The methods of monetary policy transmission refer to the manner in which the targeted effects of monetary policies are transmitted through the economy in order to achieve the desired result. Central or reserve banks are the only banks that have the power to make monetary policies due to the fact that they have the exclusive monopoly over the supply of base money to all others. Usually, the monetary policy involves the rate at which they choose to set the interest on the money that they supply to the other banks. In this sense, the official interest rate has various degrees of effects on market rates, which radiate from its decisions to increase or decrease the official interest rate.
As such, the methods of monetary policy transmission can be traced along the line or chain of effects from the central bank.

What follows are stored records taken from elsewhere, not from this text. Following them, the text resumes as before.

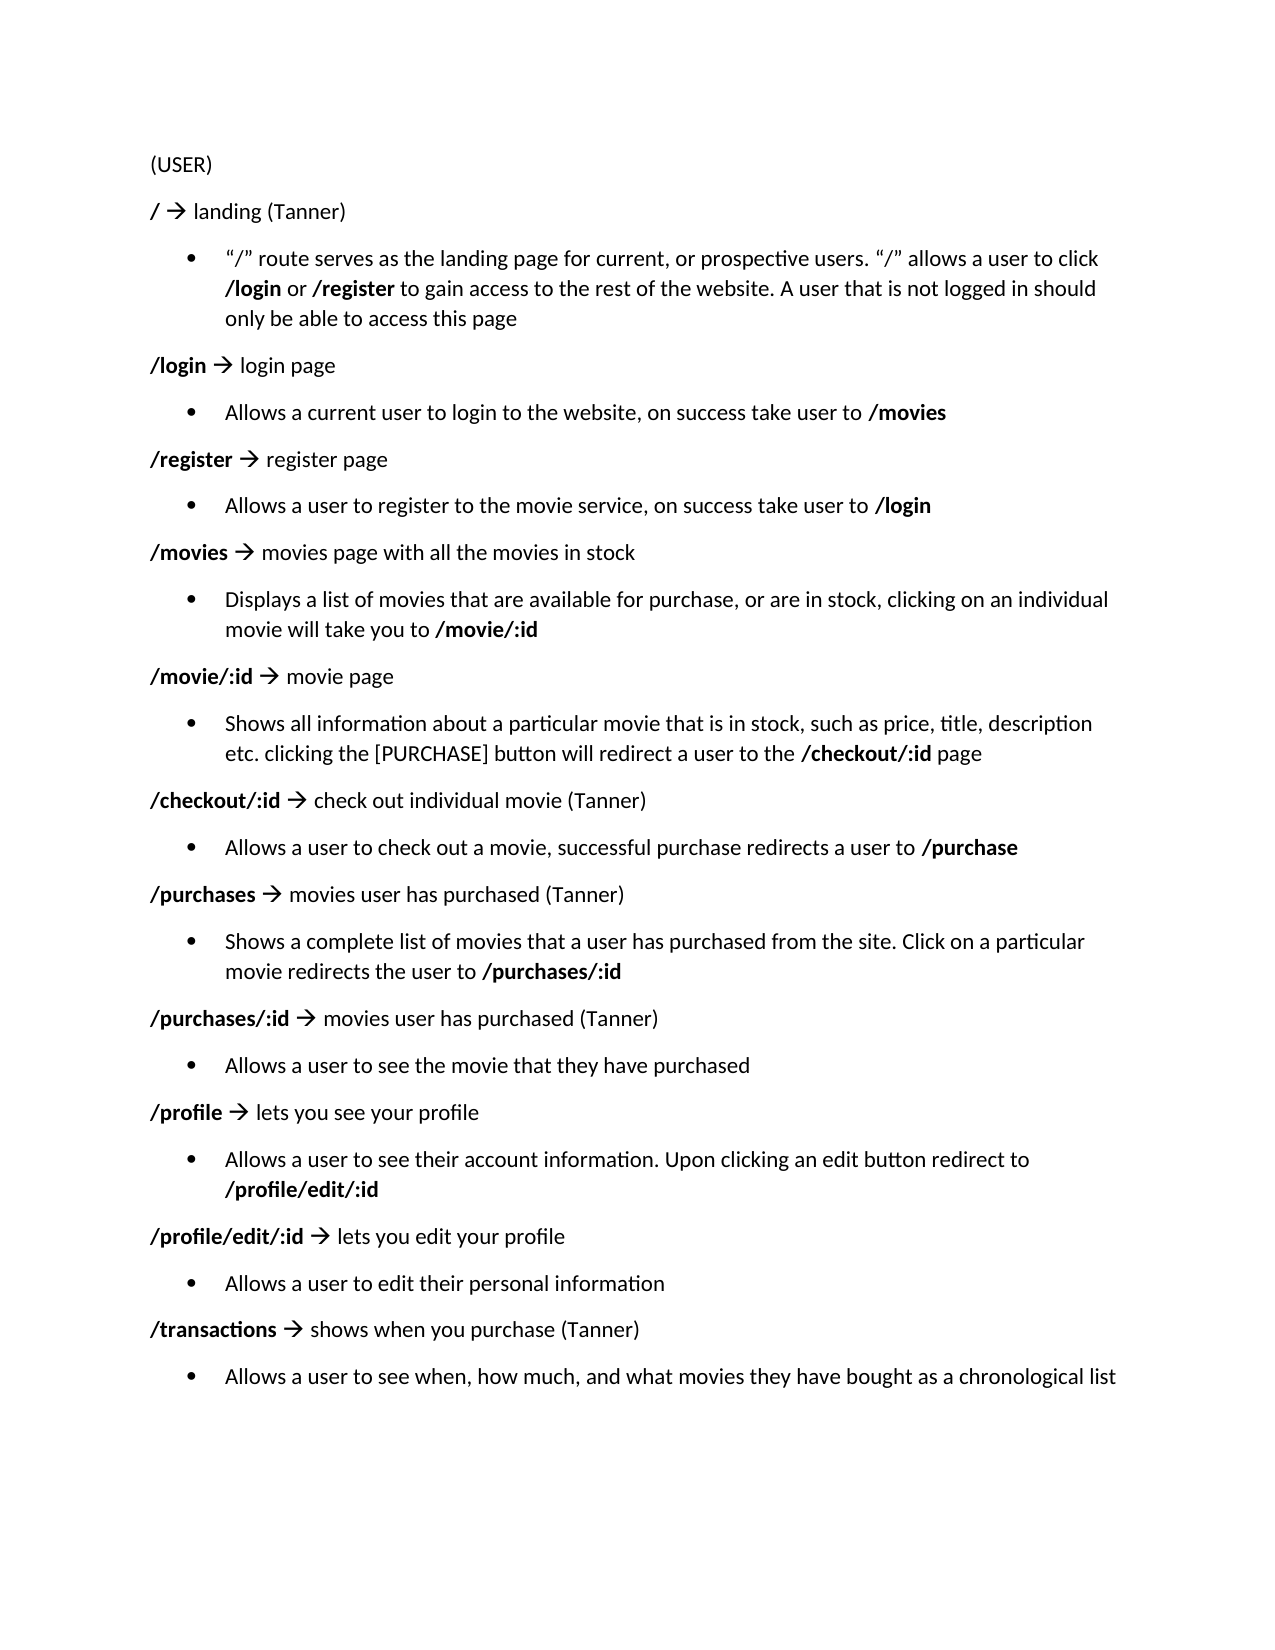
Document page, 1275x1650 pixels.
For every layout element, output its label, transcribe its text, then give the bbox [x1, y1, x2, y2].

text /purchases/:id movies user has purchased (Tanner) [150, 1004, 1125, 1032]
list Allows a user to see when, how much, and what movies they have bought as a chronological list [187, 1362, 1125, 1391]
list Allows a current user to login to the website, on success take user to /movies [187, 398, 1125, 426]
text /movie/:id movie page [150, 662, 1125, 691]
text /profile/edit/:id lets you edit your profile [150, 1222, 1125, 1250]
list Shows a complete list of movies that a user has purchased from the site. Click on a particular movie redirects the user to /purchases/:id [187, 927, 1125, 985]
list Allows a user to register to the movie service, on success take user to /login [187, 492, 1125, 520]
text /checkout/:id check out individual movie (Tanner) [150, 786, 1125, 814]
text /movies movies page with all the movies in stock [150, 538, 1125, 567]
text (USER) [150, 150, 1125, 178]
text /register register page [150, 445, 1125, 473]
text /profile lets you see your profile [150, 1098, 1125, 1126]
text / landing (Tanner) [150, 197, 1125, 225]
text /transactions shows when you purchase (Tanner) [150, 1316, 1125, 1344]
list Shows all information about a particular movie that is in stock, such as price, title, description etc. clicking the [PURCHASE] button will redirect a user to the /checkout/:id page [187, 709, 1125, 768]
list Allows a user to see the movie that they have purchased [187, 1051, 1125, 1079]
list Allows a user to see their account information. Upon clicking an edit button redirect to /profile/edit/:id [187, 1145, 1125, 1203]
list Allows a user to edit their personal information [187, 1269, 1125, 1297]
text /purchases movies user has purchased (Tanner) [150, 880, 1125, 908]
text /login login page [150, 351, 1125, 379]
list Allows a user to check out a movie, successful purchase redirects a user to /purchase [187, 833, 1125, 861]
list “/” route serves as the landing page for current, or prospective users. “/” allows a user to click /login or /register to gain access to the rest of the website. A user that is not logged in should only be able to access this page [187, 244, 1125, 332]
list Displays a list of movies that are available for purchase, or are in stock, clicking on an individual movie will take you to /movie/:id [187, 585, 1125, 644]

For instance, a method of monetary policy transmission is the transfer of the increase or decrease in the official interest rate to mortgage rates. Assuming the central bank’s intention is to reduce the rate of inflation by causing a decrease in the rate of demand by consumers, it will increase the interest rate to a degree that it feels is proportionate to address the excessive demand. This increase can only be up to a certain predetermined maximum level in order for the central bank to maintain its influence through the manipulation of interest rates.
When the banks obtain money from the central bank with the increased interest rates, they transmit the charges to both the borrowers and savers in different forms. One of these methods is to increase the interest on debts owed them as well as on other types of loans that people try to obtain from the banks, such as mortgages and car loans. The increase in interest rates will also be transmitted through factors like a depreciation in the value of equities and bonds as a consequence of a rise in long-term interest rates.
Methods of monetary policy transmission also include the exchange rates, because the value of exchange rates are affected by monetary policies. A method of monetary policy transmission that affects the savings of people in the transmission of monetary policy is an increase or a decrease in the amount of interest paid on savings deposits. When the interest rate is high, banks will often increase the interest rate on savings in an effort to encourage more people to save. In reaction to a low interest rate, the banks will transmit the intention of the central bank to the customers by decreasing the interest that is paid on savings in an effort to encourage more customers to spend.